WHAT TO PRODUCE — List every line of the records below that contains the word "chart", copying each line in full.

^^^^

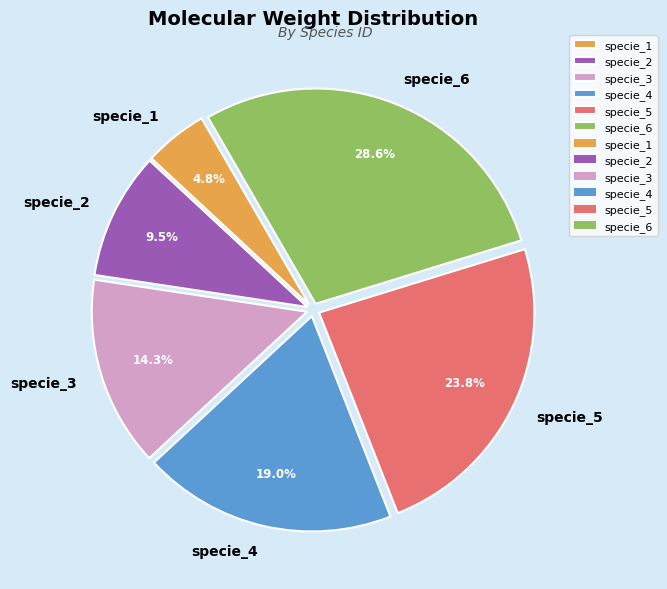

Count the number of slices in the pie.

6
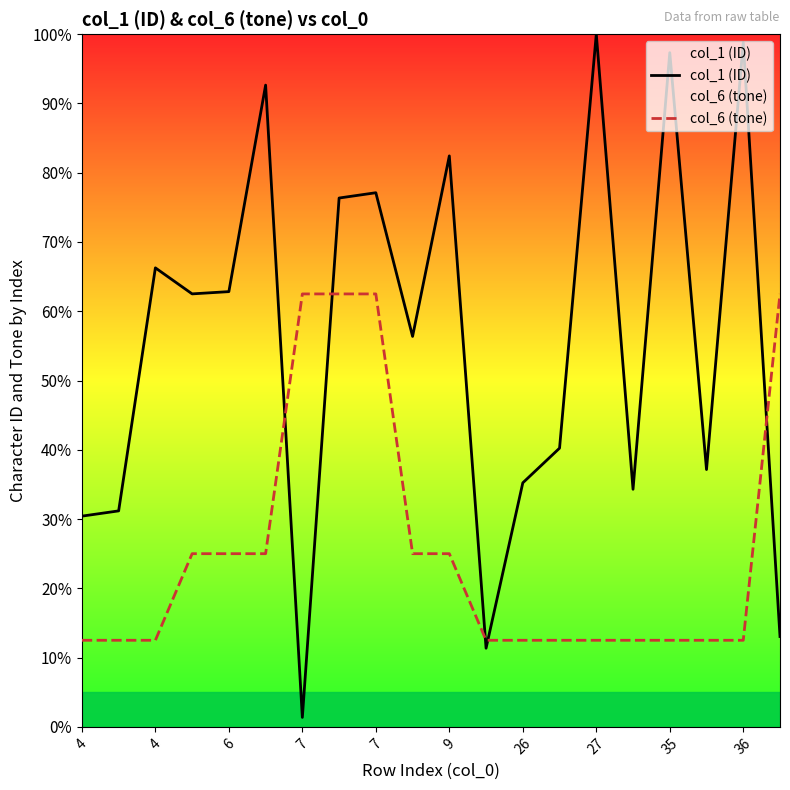

What value does the col_6 (tone) series have at 36?

12.5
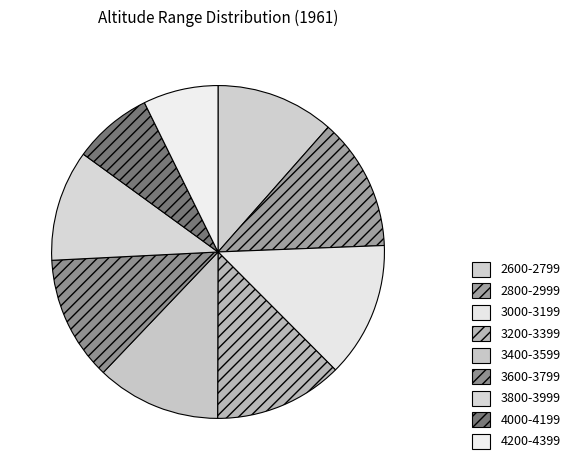

To the nearest percent, what percentage of the pie is 3200-3399?

13%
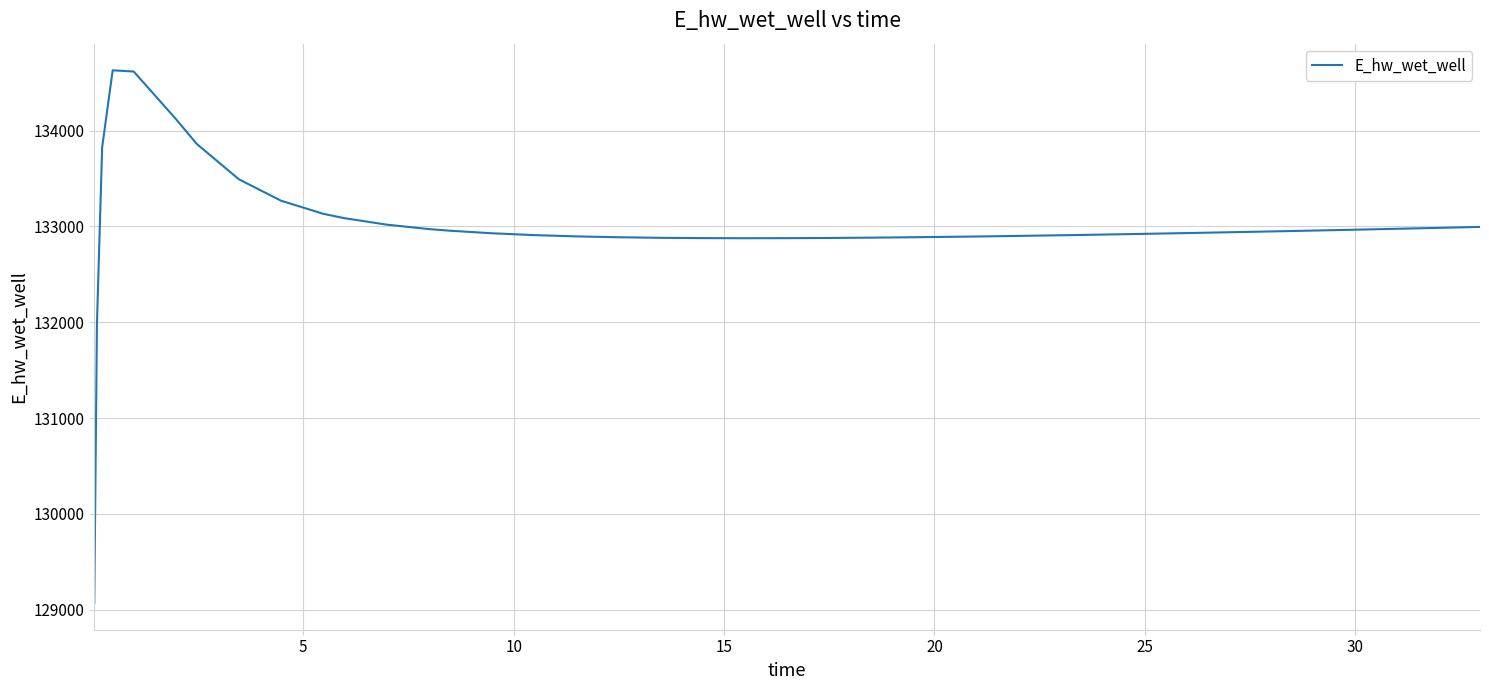

What is the minimum value shown in the chart?

129070.3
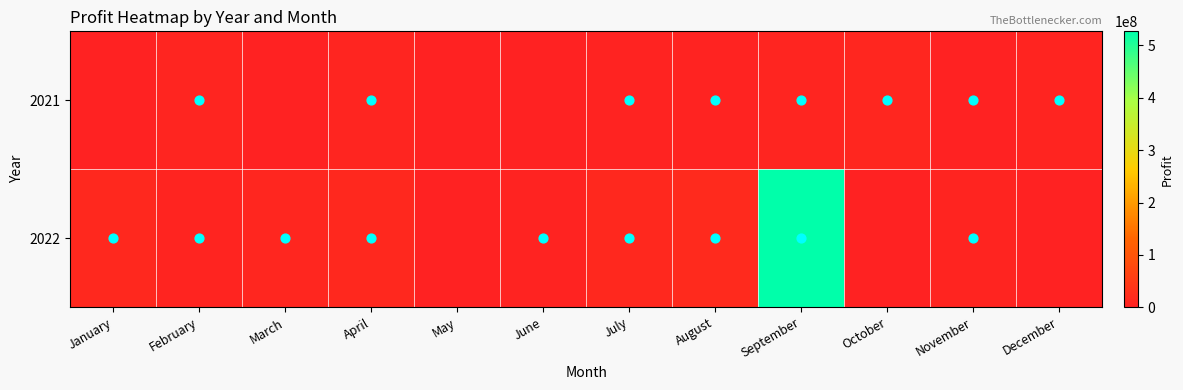

At how many categories does at least one series exceed 106522951?

1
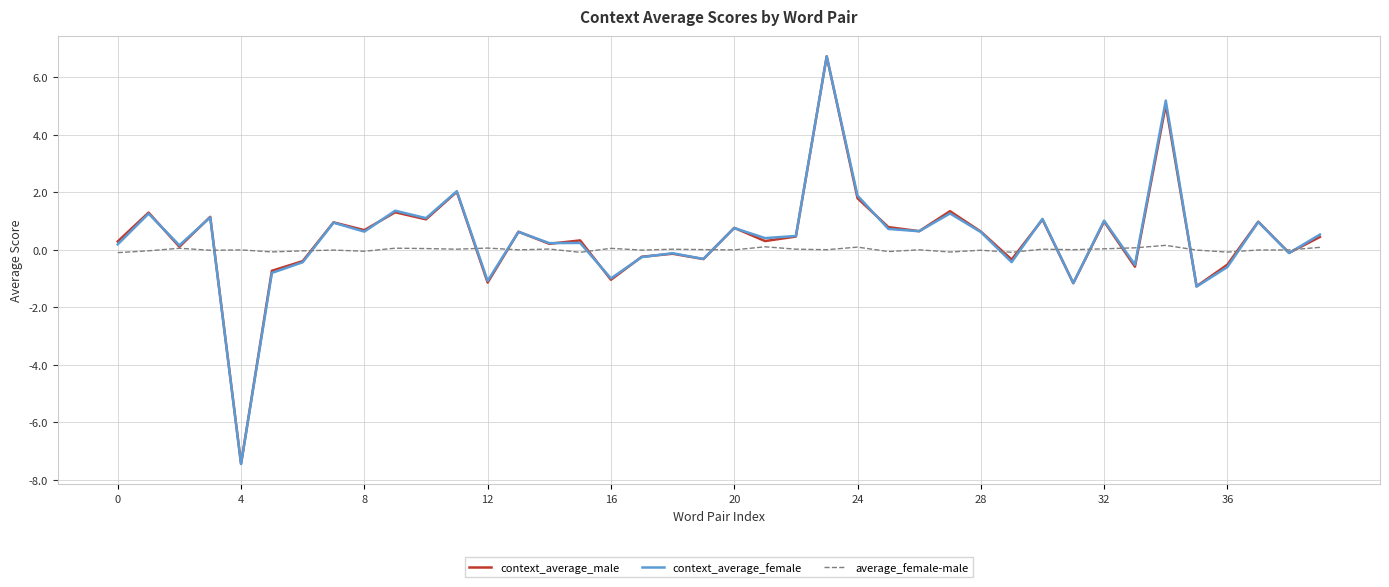

What is the maximum value shown in the chart?

6.7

^^^^

WORKED SOLUTION —
What is the minimum value shown in the chart?
What is the maximum value shown in the chart?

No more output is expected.